La nouvelle espèce d’homme nouveau, apparue avec la société de consommation, qui prolifère sous nos yeux, pour sa part, ne promet rien. L’homme-promesse ce n’est pas lui. Un trait frappe dès qu’on le considère du point de vue de Sirius : il ressemble aux figures humaines des affiches publicitaires au milieu desquelles il évolue – le nouvel homme nouveau est aussi bien homme que femme ! – paraissent clonées sur le mode gynoïde de la publicité pour l’Oréal : « L’Oréal. Parce que vous le valez bien ». Ce nouvel homme nouveau diffuse en permanence autour de lui, telle une insignifiante aura, une impression pathogène de vacuité. Il est vrai que, englué dans la tendance historique à l’indifférenciation des sexes, à l’androgynie civilisationnelle, l’homme nouveau est indifféremment mâle ou femelle. Son reflet miroite jour et nuit, en flux continu, sur les écrans de télévision allumés en permanence. Notre lecteur aura reconnu l’homme de la rue, version XXIe siècle, véritable zombie anthropologique. C’est de lui dont il faut dire, pour parodier Nietzsche, que nous sommes fatigués (« Nous sommes fatigués de l’homme ») !

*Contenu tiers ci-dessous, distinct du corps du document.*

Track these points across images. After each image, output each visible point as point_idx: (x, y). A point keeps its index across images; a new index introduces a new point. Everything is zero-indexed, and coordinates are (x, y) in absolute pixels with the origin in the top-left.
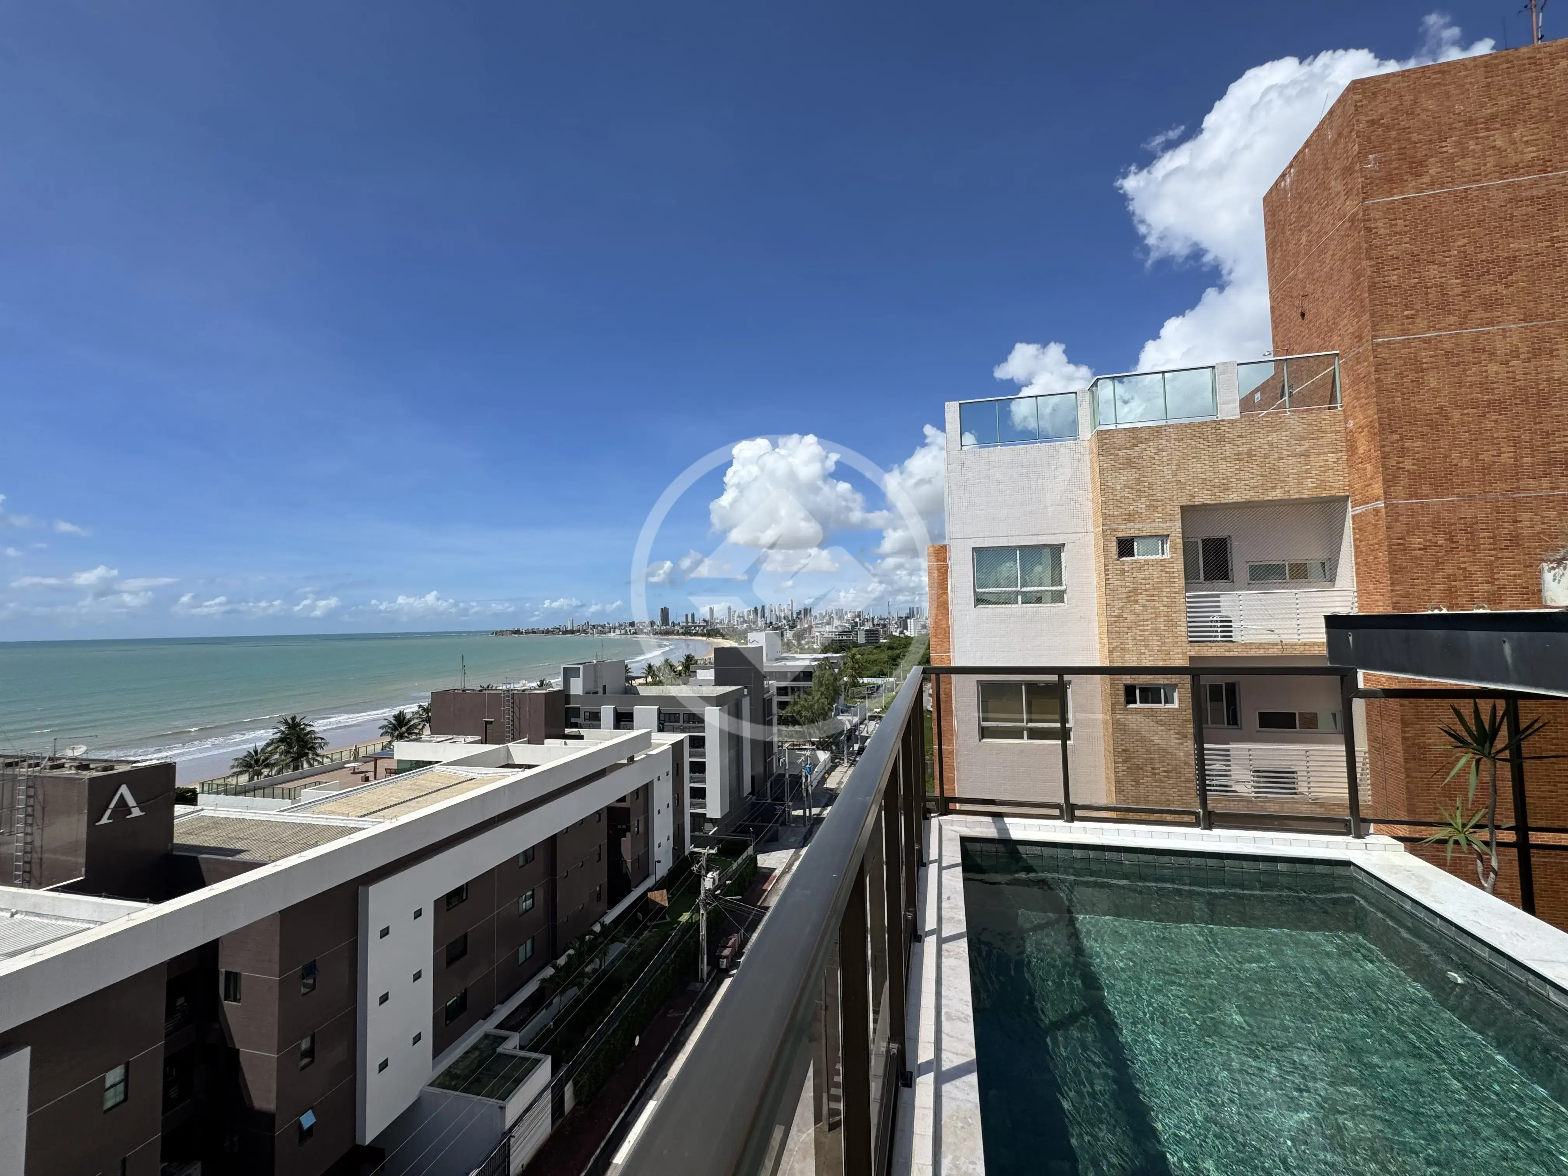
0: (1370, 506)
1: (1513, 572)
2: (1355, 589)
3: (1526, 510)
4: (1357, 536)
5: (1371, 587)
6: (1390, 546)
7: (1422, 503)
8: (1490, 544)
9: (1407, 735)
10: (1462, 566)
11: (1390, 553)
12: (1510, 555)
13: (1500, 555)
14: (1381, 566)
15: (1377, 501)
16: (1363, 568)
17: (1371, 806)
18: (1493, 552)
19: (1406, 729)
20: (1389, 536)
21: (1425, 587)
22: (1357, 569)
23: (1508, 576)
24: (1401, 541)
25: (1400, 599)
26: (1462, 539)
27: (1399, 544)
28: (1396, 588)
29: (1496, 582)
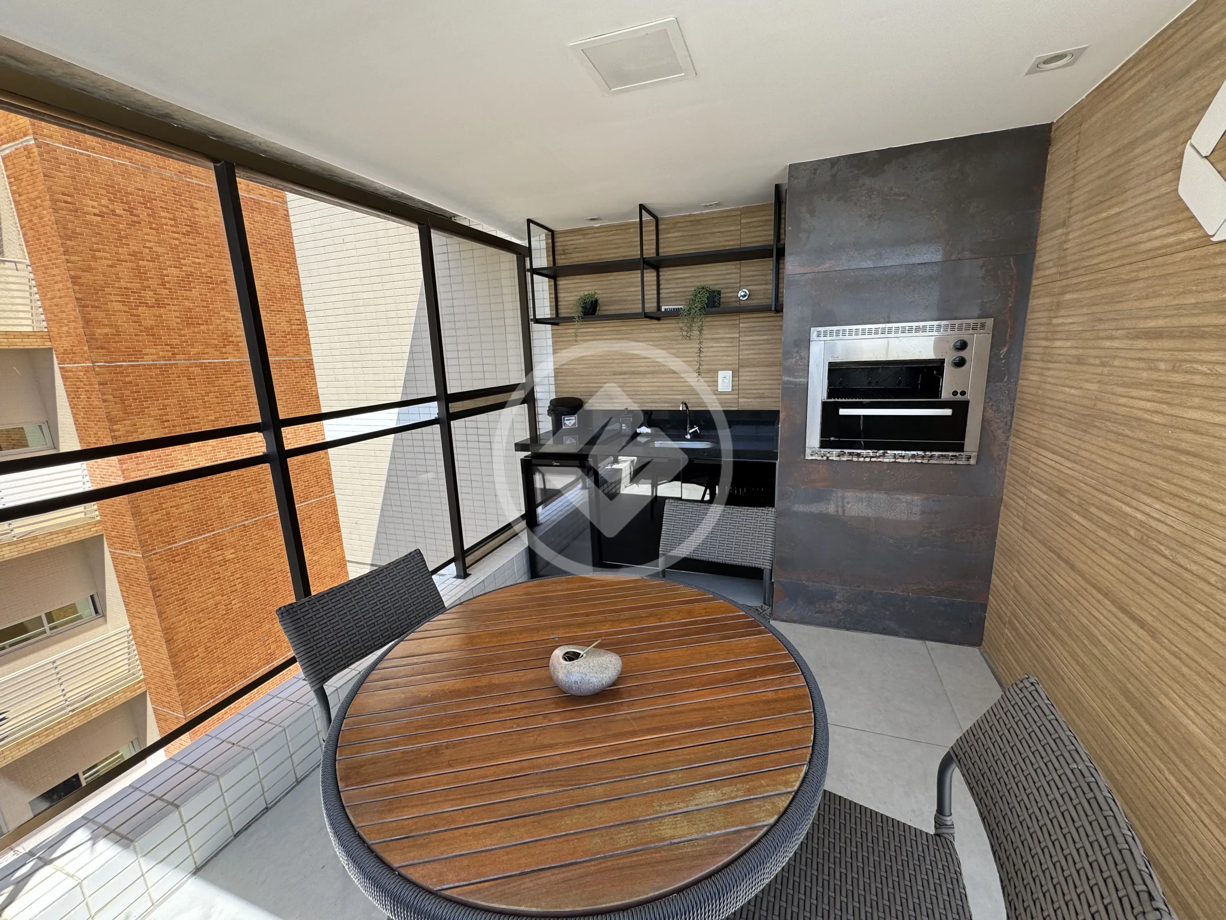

En cette époque de lunaparkisation de la vie, de néantisation de l’existence par le divertissement généralisé, le travail aliénant apparaît comme un espace-temps non encore conquis par le loisir, encore libre de cet arraisonnemen-là. Si le divertissement est déjà parvenu à soumettre l’école à sa volonté de puissance, en lui imposant la dictature de l’épanouissement de l’enfant, il se heurte à la résistance du travail quand il est dur labeur, ultime zone de liberté.
Naguère – jusqu’aux dernières décennies du siècle dernier – la morale et l’éducation structuraient l’être humain. La société le fabriquait dans la pâte du sens. Son moi s’organisait autour de normes. Les familles tenaient l’éducation la plus sérieuse des préoccupations. Aujourd’hui, le mot « éducation » dit le contraire de ce qu’il signifie, n’étant plus qu’un vocable gonflé de vent et devenu synonyme de formation à la réussite sociale. Eduquer ne consiste plus à construire un homme, comme Rousseau le pensait, ni un citoyen, comme Condorcet le souhaitait, mais un être qui pourra exhiber publiquement tous les fétiches de sa réussite : des objets de consommation griffés aux grandes marques ainsi que la panoplie des objets high-tech. Ainsi le sens du mot « éducation » s’est-il perdu dans les sables de l’oubli, pour ne plus contenir autre chose que l’acquisition du bagage permettant de « réussir ». Totalement oublié l’avertissement de Pascal dans ses Pensées : « le divertissement nous détourne d’être vraiment hommes ».